= Jacob Davis Babcock Stillman =

American physician

Jacob Davis Babcock Stillman (1819-1888) was personal physician to Leland Stanford, the eighth governor of California.

Stillman wrote the book The Horse in Motion (1881) for Stanford, a study of the different strides of horses, based on the photographs that Eadweard Muybridge had produced for Stanford. Stanford wanted to breed and train fast horses, but didn't trust most of the theories and images of their fast movements. When Muybridge published the chronophotographic picture sequences in 1878 as cabinet cards entitled The Horse in Motion, the actual positions of the legs during the different phases of trot and gallop had surprised a public accustomed to unrealistic paintings of horses in motion. Muybridge sued Stanford because the publication lacked proper credits for his work and the many illustrations based on his pictures.

==Early life==
Stillman was born 1819 in Schenectady, New York. He was the son of Joseph Stillman II and Elizabeth Maxson, better known as JDB, was the namesake of Jacob D. Babcock of Ashaway, Rhode Island JDB migrated to California in 1849 and made a name not only as a physician but also as an adventurist, writer and a pioneer in the medical field.

He majored in botany and biology at Union College in Schenectady, the third in the United States at the time, graduating in 1843.

==Career==
Following his graduation from Union, JDB worked as a director in a boarding and later as a surgeon at the Bellevue Hospital Center. During his tenure at the hospital, he set off at age thirty on a 194-day ship journey on the Pacific Ocean for San Francisco via Cape Horn. He narrates the adventure and hardships he faced during the long journey he made along with a bunch of 97 gold hunters--the misery made worse by a ruthless captain of the ship--in his book, “ Seeking the Golden Fleece.” Soon after he landed in San Francisco, he made another trip on a boat across the Sacramento River to the gold mines with his friend Mark Hopkins Jr. but returned after he fell sick. His book An 1850 Voyage, San Francisco to Baltimore, By Sea and Land, recounts another voyage.

==Personal life==
Stillman was married twice. His first wife was Caroline Maxson (1822–1852), whom he married in 1843. Before her death in New York on May 26, 1852, they were the parents of:

- John Maxson Stillman (1852–1923), a professor of history and chemistry, he married Emma Rodolph.

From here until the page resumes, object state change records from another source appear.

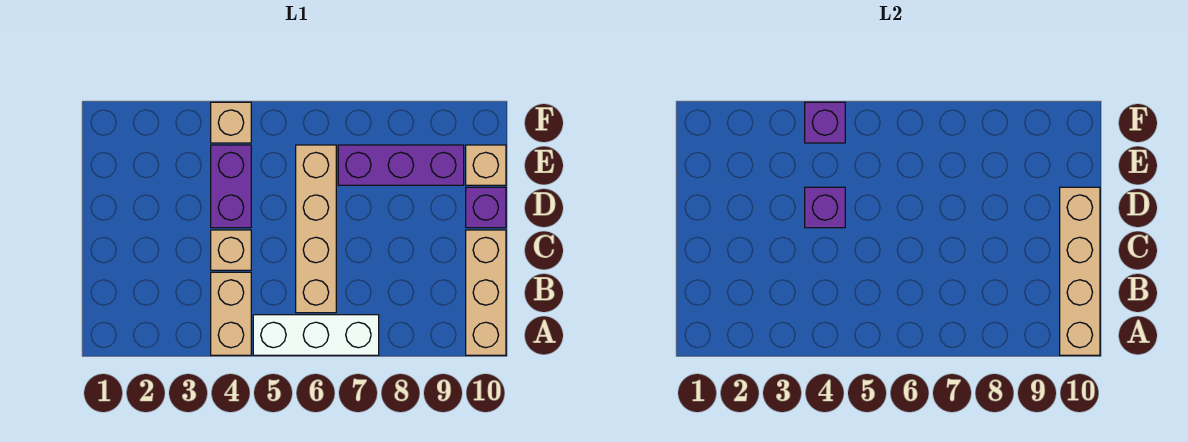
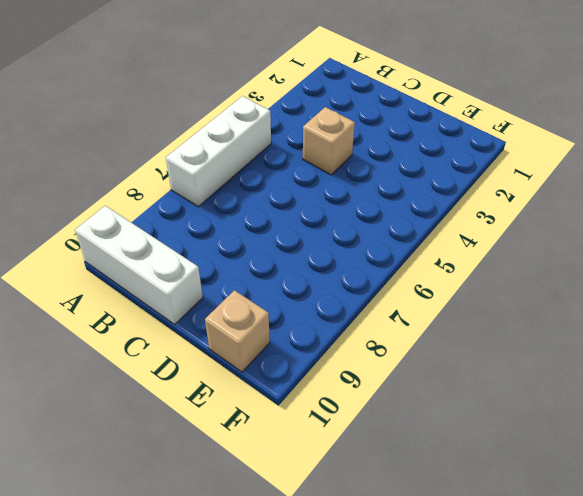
white brick A10:C10 level 1 -> tan brick A10:C10 level 1
none -> tan brick A4:B4 level 1
none -> tan brick B6:E6 level 1
none -> purple brick D4:E4 level 1

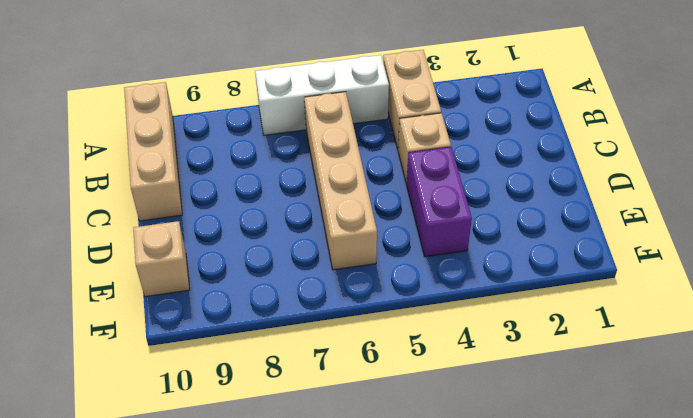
none -> purple brick D10 level 1
none -> purple brick E7:E9 level 1
none -> tan brick F4 level 1

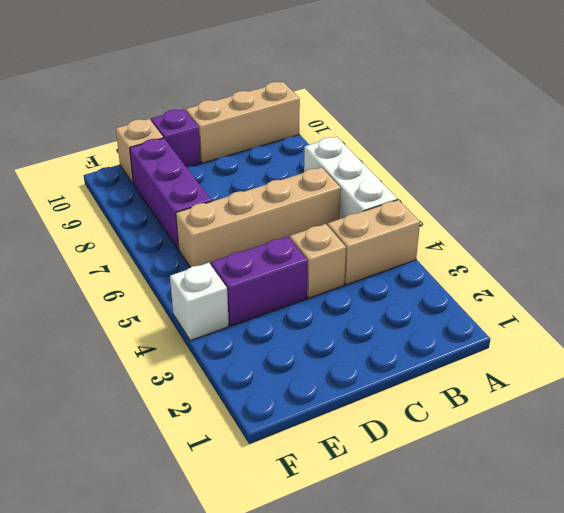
white brick F4 level 1 -> tan brick F4 level 1
none -> tan brick A10:D10 level 2
none -> purple brick D4 level 2
none -> purple brick F4 level 2

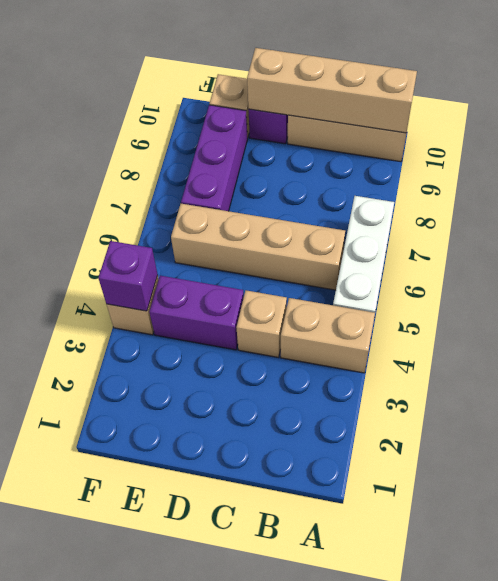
none -> purple brick D4 level 2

After the death of his first wife, JDB remarried Mary Gavitt Wells (1833–1923), a daughter of William Davis Wells and Abby Gavitt Wells of Westerly, Rhode Island in 1854, and continued his medical practice in New York. Together, they were the parents of:

- Dr. Stanley Stillman (1861–1934), a surgeon who married Josephine Welsh.
- Amy Stillman (1863–1957), who married Edward Howell Mulligan.
- Mabel Stillman (1867–1941), who married Frank Pierce Morrison.
- Leland Stanford Stillman (1870–1933), a banker who married Ada Lombard Latimer in 1902.

After retiring from his profession, JDB moved to Redlands, California, where he bought 200 acre land and started a vineyard. JDB died in Redlands at the age of 69.

===Descendants===
Through his son Leland, he was a grandfather of Louise Stillman, who married Lewis E. Lehrman.